Una sequenza di sparatorie, minacce e aggressioni che, tra settembre 2023 e febbraio 2024, trasformò Matierno in uno dei teatri più delicati della cronaca salernitana.
A distanza di mesi da quella scia di violenza, la Procura di Salerno ha chiuso il cerchio delle indagini chiedendo il rinvio a giudizio per tredici persone coinvolte, a vario titolo, negli episodi che segnarono profondamente il quartiere. Il pubblico ministero Francesca Fittipaldi ha formalizzato la richiesta, fissando per il 21 novembre l’udienza preliminare davanti al giudice Valeria Campanile come riportato dal quotidiano Il Mattino oggi in edicola.

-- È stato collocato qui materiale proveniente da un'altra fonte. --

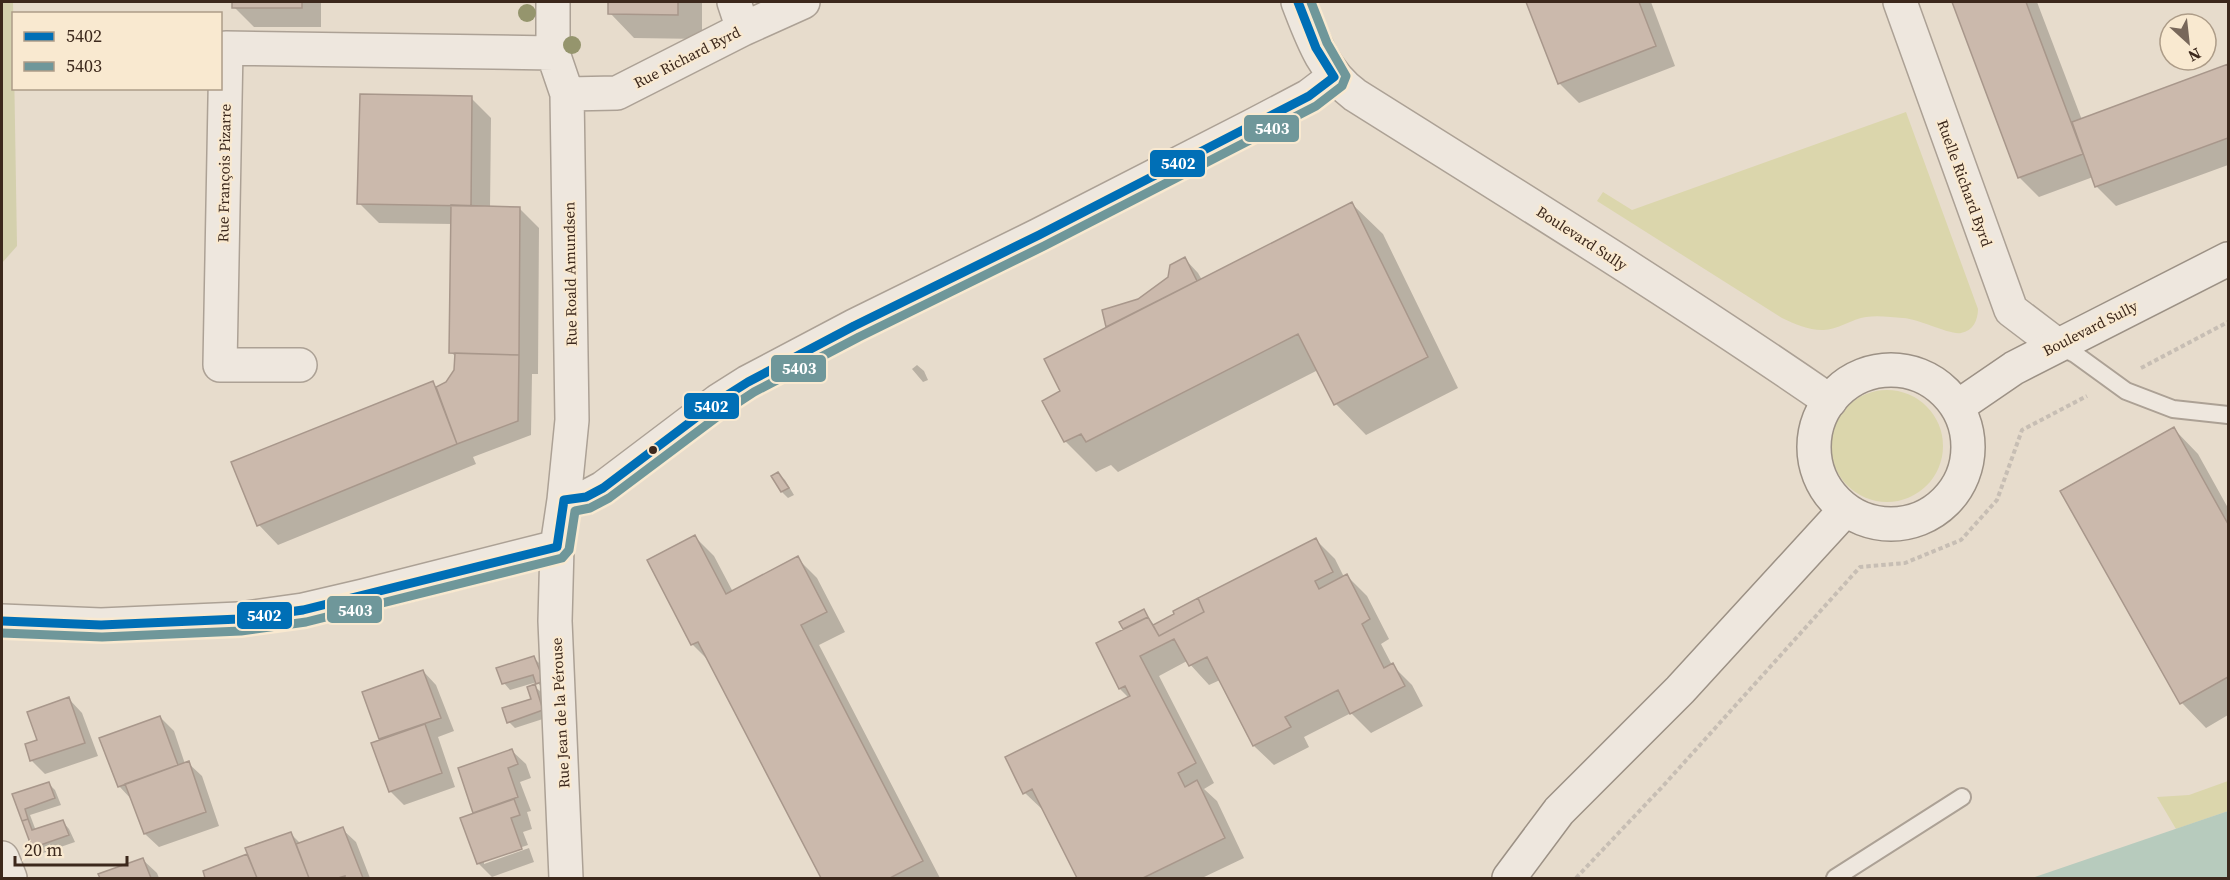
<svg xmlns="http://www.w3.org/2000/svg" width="2230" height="880" font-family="'Source Serif 4',serif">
	<rect width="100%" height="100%" fill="#e7dccc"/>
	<!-- green -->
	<path fill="#dbd6ac" d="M1906,112L1978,309C1978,320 1973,331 1961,333C1949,335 1920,319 1903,318C1892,317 1877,315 1866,317C1852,319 1835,331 1822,330C1808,330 1795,324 1782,318L1597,201L1603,192L1632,210Z
		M1831 446a56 56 0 1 1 112 0a56 56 0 1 1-112 0Z
		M2228,781V811L2176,829L2157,797L2189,795Z"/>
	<!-- cemetery -->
	<path fill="#d4d0ad" d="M2,2H13L17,246L2,263Z"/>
	<!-- water -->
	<path fill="#b7cbbd" d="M2228,811V878H2032Z"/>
	<!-- shadow -->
	<path fill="#0003" d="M234,2H321V27H254L234,7Z
		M610,2H702V39L634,38L610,13Z
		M1528,2H1651L1675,66L1579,103L1559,83Z
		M1953,2H2037L2082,120L2228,66V165L2116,206L2096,186L2093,177L2039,197L2019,177Z
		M471,98L491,118L490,208H519L539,228L538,374H532L531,435L473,457L476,464L278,545L259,525L432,383L437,388L447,383L455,371L456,357L451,352L452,224L379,223L359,203Z
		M1352,204L1383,234L1458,388L1366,435L1336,404L1318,370L1118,472L1111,465L1096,472L1065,441L1044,402L1062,391L1108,328L1104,312L1138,301L1169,278L1185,259L1198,273L1202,280Z
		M917,365L924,371L928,380L923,382L912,369Z
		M2174,429L2198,454L2228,508V715L2206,728L2182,703L2062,492Z
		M778,474L785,480L794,495L788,498L782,492Z
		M695,537L714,556L733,592L797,558L817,578L845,632L819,645L940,878H822L711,663L692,644Z
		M1315,539L1335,559L1344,577L1347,576L1367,596L1389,639L1381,644L1392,665L1412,685L1423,706L1371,733L1351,713L1304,737L1309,747L1274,765L1254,746L1220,680L1209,685L1187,661L1159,676L1214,783L1204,789L1217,801L1244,858L1202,878H1078L1045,812L1025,793L1129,698L1120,689L1098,644L1125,630L1121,623L1143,611L1155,626Z
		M533,657L540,664L550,687L544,690L537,682L510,690L504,683Z
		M423,671L436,685L454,731L438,737L455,787L404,805L390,791L381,740L364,692Z
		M534,686L541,692L549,717L515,728L509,722L533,700Z
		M69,699L82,713L98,756L45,774L32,761L27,745L39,741Z
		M160,717L174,731L185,764L188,763L202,776L219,826L159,847L145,834L132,800L119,786Z
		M512,751L526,764L531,778L520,782L531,811L527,812L532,829L523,832L528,845L484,860V864L529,848L534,862L492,877L478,863L475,814L459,769Z
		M49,784L55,790L61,805L30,815L36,831L63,822L69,829L75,842L40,854L33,847L14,795Z
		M342,829L356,842L370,878H207L205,872L249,855L290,833L301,844Z
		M143,860L157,873L159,878H102L100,875Z"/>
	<!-- building -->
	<path fill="#cbb9ac" stroke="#a8978b" stroke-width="1.5" d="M232,2H302V8H232Z
		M608,2H678V15L608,14Z
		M1526,2H1639L1656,46L1558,84Z
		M1952,2H2026L2083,154L2018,178Z
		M2228,64V138L2095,187L2072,122Z
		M360,94L472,96L471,206L357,204Z
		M1352,202L1428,357L1334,405L1298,334L1086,442L1081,434L1064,442L1042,401L1060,391L1044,359Z
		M451,205L520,207L519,355L449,353Z
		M1185,257L1197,281L1106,327L1102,310L1138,299L1168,277L1170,265Z
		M455,353L519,355L518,421L457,444L436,387L446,382L454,370Z
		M433,381L457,444L257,526L231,462Z
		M2174,427L2228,524V677L2180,704L2060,491Z
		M778,472L789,488L781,492L771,476Z
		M695,535L726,594L798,556L827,612L801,625L923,861L890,878H821L698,642L691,645L647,560Z
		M1316,538L1333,572L1315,581L1319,589L1347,574L1370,619L1362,624L1384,668L1393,663L1405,686L1350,714L1338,690L1285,717L1291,727L1253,746L1207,657L1189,666L1174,639L1140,656L1196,763L1178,773L1185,787L1197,780L1225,838L1143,878H1077L1032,789L1023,794L1005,757L1130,696L1125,686L1119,689L1096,643L1148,617L1159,636L1204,612L1198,598Z
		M1198,598L1204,612L1159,636L1153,625L1174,614L1173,611Z
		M1144,609L1148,617L1123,629L1119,622Z
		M534,656L544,681L536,684L533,675L502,684L496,668Z
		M423,670L441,718L379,739L362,692Z
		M535,684L543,710L507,723L502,708L531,699L527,687Z
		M69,697L85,743L30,761L25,744L37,740L27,712Z
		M160,716L178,765L118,787L99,738Z
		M425,724L442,773L389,792L371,743Z
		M512,749L518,764L508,768L518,797L473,813L458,768Z
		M189,761L206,812L144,834L125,784Z
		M49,782L55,798L25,809L28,819L22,821L12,794Z
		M514,799L520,815L511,818L522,849L477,864L460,818Z
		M28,819L32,830L63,820L69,835L32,848L22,821Z
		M343,827L363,878H345V876L338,878H309L296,844Z
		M291,832L309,878H257L245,848Z
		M247,854L257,878H205L203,871Z
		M143,858L151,878H100L98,874Z"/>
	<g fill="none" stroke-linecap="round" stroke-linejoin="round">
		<!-- lane casing -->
		<g stroke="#aca195" stroke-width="20">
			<path id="lane" d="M2058,346L2075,354L2126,391L2173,409L2228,415
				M1835,878L1962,797"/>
		</g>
		<!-- street casing -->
		<g stroke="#aca195" stroke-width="36">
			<path id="street" d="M553,2V53L567,94L572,420L564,500L557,547L555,621L566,878
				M734,2L743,29
				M1298,2C1312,38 1323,71 1355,95C1514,195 1675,294 1830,401
				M1900,2L2011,310L2057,345
				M567,94L617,93L743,29L803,2
				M300,365H220L226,48L553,53
				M564,500L586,497L603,488L718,401L748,382L854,326L1039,235L1252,126L1309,96L1334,77
				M2,621L101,625L239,619L303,610L363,596L557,547
				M2,858L10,878"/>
		</g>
		<!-- secondary casing -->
		<g stroke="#9c9185" stroke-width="36">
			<path id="secondary" d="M1814 447a77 77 0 1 1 154 0a77 77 0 1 1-154 0Z
				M1957,407L2014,368L2228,259
				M1509,878L1559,811L1680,690L1845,510"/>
		</g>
		<!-- path -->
		<path stroke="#c7beb4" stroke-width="4" stroke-dasharray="4.5 3" stroke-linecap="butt" d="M2141,368L2228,322
			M1576,878L1663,786L1860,567L1905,563L1961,540L1997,500L2022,430L2087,396"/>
		<!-- lane -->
		<use href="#lane" stroke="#eee7de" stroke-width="16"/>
		<!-- street -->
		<use href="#street" stroke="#eee7de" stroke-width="33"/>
		<!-- secondary -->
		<use href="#secondary" stroke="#eee7de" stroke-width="33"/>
		<!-- bus-1 casing -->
		<g stroke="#f9e9d0" stroke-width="14">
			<path id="bus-1" d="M2,621L101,625L239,619L303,610L557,547L564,500L586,497L603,488L718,401L748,382L854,326L1039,235L1309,96L1334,77L1316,48L1298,2"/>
		</g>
		<!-- bus-2 casing -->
		<g stroke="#f9e9d0" stroke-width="14">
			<path id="bus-2" d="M2,633L102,637L241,631L306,622L562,558L569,550L575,511L590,508L609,498L725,411L754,392L859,337L1044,246L1316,106L1342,86L1346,76L1327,43L1311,2"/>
		</g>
		<!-- bus-1 -->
		<use href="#bus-1" stroke="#006fb6" stroke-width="9"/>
		<!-- bus-2 -->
		<use href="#bus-2" stroke="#6f979a" stroke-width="9"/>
	</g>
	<!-- trees -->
	<g fill="#95956d">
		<circle cx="527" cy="13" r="9"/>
		<circle cx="572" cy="45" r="9"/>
	</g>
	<!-- markers -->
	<circle fill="#3c281c" stroke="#f9e9d0" stroke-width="2" cx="653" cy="450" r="5"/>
	<g text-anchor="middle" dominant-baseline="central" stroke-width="4.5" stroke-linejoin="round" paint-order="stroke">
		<!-- street labels -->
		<g font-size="15" fill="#3c281c" stroke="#f9e9d0">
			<text transform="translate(687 57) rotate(-27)">Rue Richard Byrd</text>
			<text transform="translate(224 173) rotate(-89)">Rue François Pizarre</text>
			<text transform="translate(1965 183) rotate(70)">Ruelle Richard Byrd</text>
			<text transform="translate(1582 238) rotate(33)">Boulevard Sully</text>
			<text transform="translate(570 274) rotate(-91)">Rue Roald Amundsen</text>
			<text transform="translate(2090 328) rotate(-27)">Boulevard Sully</text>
			<text transform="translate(560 713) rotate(-93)">Rue Jean de la Pérouse</text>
		</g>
	</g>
	<g stroke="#f9e9d0" stroke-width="2">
		<rect x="1243" y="114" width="57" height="29" rx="6" fill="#6f979a"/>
		<rect x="1149" y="149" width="57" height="29" rx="6" fill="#006fb6"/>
		<rect x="770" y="354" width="57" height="29" rx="6" fill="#6f979a"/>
		<rect x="683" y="392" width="57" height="28" rx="6" fill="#006fb6"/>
		<rect x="326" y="595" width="57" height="29" rx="6" fill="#6f979a"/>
		<rect x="236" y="601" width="57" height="29" rx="6" fill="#006fb6"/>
	</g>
	<g font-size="16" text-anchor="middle" font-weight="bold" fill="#fff">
		<text x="1272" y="134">5403</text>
		<text x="1178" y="169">5402</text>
		<text x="799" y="374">5403</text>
		<text x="711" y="412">5402</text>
		<text x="355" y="616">5403</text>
		<text x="264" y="621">5402</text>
	</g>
	<!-- border -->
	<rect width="2230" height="880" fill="none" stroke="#3c281c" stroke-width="6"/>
	<!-- legend -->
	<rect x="12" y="12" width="210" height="78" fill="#f9e9d0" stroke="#ad9c88" stroke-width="1.5"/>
	<rect x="24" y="32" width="30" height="9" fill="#006fb6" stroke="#ad9c88" stroke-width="1.5"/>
	<text x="66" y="42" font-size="18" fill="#3c281c">5402</text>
	<rect x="24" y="62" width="30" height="9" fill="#6f979a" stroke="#ad9c88" stroke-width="1.5"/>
	<text x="66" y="72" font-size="18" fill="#3c281c">5403</text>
	<!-- north arrow -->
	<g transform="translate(2188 42) rotate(153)"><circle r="28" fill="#f9e9d0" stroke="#ad9c88" stroke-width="1.5"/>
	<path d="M0-4.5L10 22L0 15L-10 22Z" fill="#78675a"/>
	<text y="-9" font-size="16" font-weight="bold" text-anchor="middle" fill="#3c281c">N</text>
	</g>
	<!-- scale -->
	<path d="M15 856v9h112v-9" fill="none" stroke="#3c281c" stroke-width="3"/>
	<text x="24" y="856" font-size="18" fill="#3c281c" stroke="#f9e9d0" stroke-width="4.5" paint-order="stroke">20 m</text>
</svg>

Faida a Matierno: tredici imputati a processo
Tra gli imputati figurano Giuseppe Pietrofesa e Alfonso Irno, già arrestati nel giugno scorso dai carabinieri. Pietrofesa dovrà rispondere di tentato omicidio e detenzione illegale di armi e munizioni, mentre per Irno le accuse riguardano la minaccia aggravata dall’uso di arma da fuoco e la detenzione di pistole non denunciate. Secondo quanto ricostruito dagli investigatori, i due avrebbero alimentato una faida familiare culminata in una serie di agguati, sparatorie e atti intimidatori nel cuore del rione.
La prima scintilla scoppiò il 15 settembre 2023. Quel giorno, Irno avrebbe aperto il fuoco contro l’abitazione dei Pietrofesa. Poche ore dopo arrivò la ritorsione: Giuseppe Pietrofesa, con il consenso del padre Giorgio e dei fratelli Marco e Alfonso, avrebbe esploso quattro colpi contro Irno, mirando alla testa. Solo uno andò a segno, ferendo la vittima all’addome. Un colpo che avrebbe potuto essere mortale. La moglie e la figlia di Irno, Annunziata Vitolo e Mariangela Irno, secondo la Procura, tentarono poi di sviare le indagini, raccontando ai carabinieri che l’uomo era stato ferito in un incidente a Campigliano.
Ma la violenza non si fermò. Nel febbraio 2024, in un bar del quartiere, Irno avrebbe puntato una pistola contro Saverio Falcone, esplodendo colpi in aria. Falcone, per vendetta, avrebbe recuperato un’arma nascosta e tentato di ucciderlo, colpendo però accidentalmente un uomo che cercava di separarli.
Gli episodi richiamarono l’attenzione del Ministero dell’Interno, che li citò nella relazione annuale sugli atti intimidatori in provincia di Salerno. Le indagini portarono inoltre alla luce un’aggressione alle forze dell’ordine: durante un controllo nell’abitazione degli Irno, padre e figlio si scagliarono contro militari e poliziotti, ferendo otto agenti.
Il fascicolo comprende anche un ulteriore filone investigativo: cinque detenuti – Giovanni Luzzi, Daniele Abate, Armando Mastrogiovanni, Donato Bernardo Criscuoli e Santo Pecoraro – sono accusati di aver utilizzato telefoni cellulari dal carcere per mantenere i contatti con i protagonisti della faida e gestire i rapporti di forza all’interno del quartiere.